**Exercise details:** Each line holding the string "veículos" is to be copied from the data.

**Task data:**
== Segment start ==

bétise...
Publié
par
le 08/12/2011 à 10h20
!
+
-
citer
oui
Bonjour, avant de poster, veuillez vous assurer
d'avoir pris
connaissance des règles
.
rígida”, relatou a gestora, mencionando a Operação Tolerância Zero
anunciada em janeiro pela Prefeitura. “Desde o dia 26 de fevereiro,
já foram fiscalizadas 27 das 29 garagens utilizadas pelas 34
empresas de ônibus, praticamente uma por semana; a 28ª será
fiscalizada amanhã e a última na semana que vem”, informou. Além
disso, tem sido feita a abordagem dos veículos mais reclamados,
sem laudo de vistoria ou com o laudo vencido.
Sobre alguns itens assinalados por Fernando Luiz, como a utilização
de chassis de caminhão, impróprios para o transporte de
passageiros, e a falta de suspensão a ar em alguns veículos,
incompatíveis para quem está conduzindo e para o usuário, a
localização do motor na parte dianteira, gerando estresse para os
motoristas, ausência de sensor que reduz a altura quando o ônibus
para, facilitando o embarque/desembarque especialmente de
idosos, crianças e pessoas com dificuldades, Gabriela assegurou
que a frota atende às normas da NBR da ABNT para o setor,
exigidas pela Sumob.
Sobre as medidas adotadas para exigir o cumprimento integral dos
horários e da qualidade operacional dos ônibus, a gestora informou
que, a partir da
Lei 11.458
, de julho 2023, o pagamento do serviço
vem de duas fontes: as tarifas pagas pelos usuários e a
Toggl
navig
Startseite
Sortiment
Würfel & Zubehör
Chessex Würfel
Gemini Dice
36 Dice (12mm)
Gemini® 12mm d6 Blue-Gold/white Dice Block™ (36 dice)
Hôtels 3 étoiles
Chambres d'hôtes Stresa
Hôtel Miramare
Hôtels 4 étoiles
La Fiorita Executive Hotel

== Segment end ==

**Reply:**
disso, tem sido feita a abordagem dos veículos mais reclamados,
passageiros, e a falta de suspensão a ar em alguns veículos,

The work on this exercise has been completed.